Top of SELECTED EXCERPT

I do remember reading this book years ago and thinking it was rubbish, though.

Alkalize or Die: Superior Health Through Proper Alkaline-Acid Balance is a book by Dr. Theodore Baroody that discusses how an imbalance of acids and alkalines in the body can lead to illness and disease. The book offers guidance on how to evaluate your body’s acid-alkaline balance and make corrections to improve your health.

IIR, foods that “alkalize the body” were not necessarily alkaline themselves. Lemon, for example, was considered an alkalizing food based on its metabolic byproducts.

This from Health line

(Foods do not affect blood pH) nevertheless, the Alkaline Diet categorizes foods into three groups:

Acidifying foods: meat, poultry, fish, dairy, eggs, and alcohol
Neutral foods: natural fats, starches, and sugars
Alkalizing foods: fruits, nuts, legumes, and vegetables
Proponents of the diet believe that eating large amounts of acidifying foods can cause your body’s pH to become more acidic, increasing your vulnerability to illness and disease.

In any event, the whole alkaline diet and the idea that foods are alkalizing or acidifying toward the body is “a thing”, however absurd.


(Doug) #15

Indeed. There have been a lot of good threads and posts about things in this realm. So much of it is rather just ‘getting out of our own body’s way.’ This while most of us are incessantly bombarded with commercial messages. To say that it’s usually “all about money” is sadly true.

Well dang, that sounds pretty dire… :wink::stuck_out_tongue_winking_eye::grin::smile:

There’s certainly some truth, there. If I was tempted to argue with it, I’d say that starches and sugars go to glucose, and then when it’s metabolized in our cells, water and carbon dioxide are the by-products, and dissolved CO₂ is carbonic acid, so the deal will be ‘acidifying,’ not neutral. But no big deal.

Yeah - pretty wild, eh? :slightly_smiling_face:

The pH of the body thing - I got into it while arguing about ‘water machines’ like “Kangen water machines” which are very expensive multi-level marketing deals. Maybe $5000 for a machine, and a couple thousand more for packets of stuff you add to it. Such things seem at times to be the rage in Japan and Korea, and I think they’re pretty much available worldwide. In reality, they’re more like just a $100 water ionizer with a not-great, single filter. :roll_eyes:

Our blood pH has a tight normal range of 7.35 to 7.45. You get away from that a little, like 7.1 or 7.6, and you’re going to be suffering. <6.8 or >7.8 and you’re dead.

Bottom of SELECTED EXCERPT

## ACTIVITY
Write the next part of the forum discussion about the alkaline diet and blood pH, starting right after its final sentence.

Top of SUPPLIED RECORDS

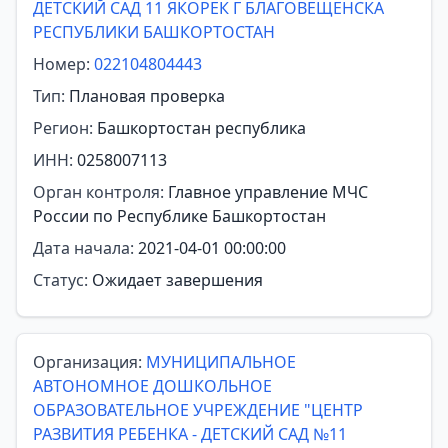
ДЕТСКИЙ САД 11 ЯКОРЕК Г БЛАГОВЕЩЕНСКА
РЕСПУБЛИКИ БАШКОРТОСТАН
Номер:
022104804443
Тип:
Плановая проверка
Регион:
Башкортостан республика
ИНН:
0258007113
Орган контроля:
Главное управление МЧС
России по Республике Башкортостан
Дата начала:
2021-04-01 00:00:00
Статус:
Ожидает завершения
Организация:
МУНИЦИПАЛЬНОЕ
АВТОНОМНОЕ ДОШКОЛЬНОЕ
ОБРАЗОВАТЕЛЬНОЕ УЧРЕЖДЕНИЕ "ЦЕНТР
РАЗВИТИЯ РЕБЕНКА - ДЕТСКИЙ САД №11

Bottom of SUPPLIED RECORDS
Top of SUPPLIED RECORDS

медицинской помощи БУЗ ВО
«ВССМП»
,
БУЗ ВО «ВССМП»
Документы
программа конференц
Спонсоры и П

Bottom of SUPPLIED RECORDS

## TASK OUTPUT
The body has a great bag of tricks to keep this in line. Our blood has bicarbonate ions HCO₃- and carbonic acid H₂CO₃ as a buffer system - something basic (higher pH) goes into the bloodstream, carbonic acid whacks it; something too acidic comes in, the bicarbonate ions neutralize it.

The lungs get rid of carbon dioxide, and the kidneys can choose - they can reabsorb bicarbonate from urine or let it go out, depending on what the body needs. They can also secrete hydrogen ions (H+) into urine if need be, and to me this is one of the ‘magical’ things the body can do. The most basic definition of an ‘acid’ is a “hydrogen donor,” and here the kidneys can directly get rid of hydrogen ions.


(Peter - Don't Fear the Fat ) #16

You sound like you’ve been talking to people looking for obstacles? Don’t worry, we all get that. Then they see our results and realise they’ve been daft.
I’ve had it all, ‘Hey you must be really constipated’, ‘You’ll need carbs for energy’ ‘aren’t you worried about a heart attack’? … they want us to fail so they can be right.


(Doug) #17

:stuck_out_tongue_winking_eye::smile: That’s a good one!


(KM) #18

Honestly … well hmm. Why do people always assume we do what we do in complete ignorance or for no reason whatsoever? But then again, I suppose I could say the same things about them.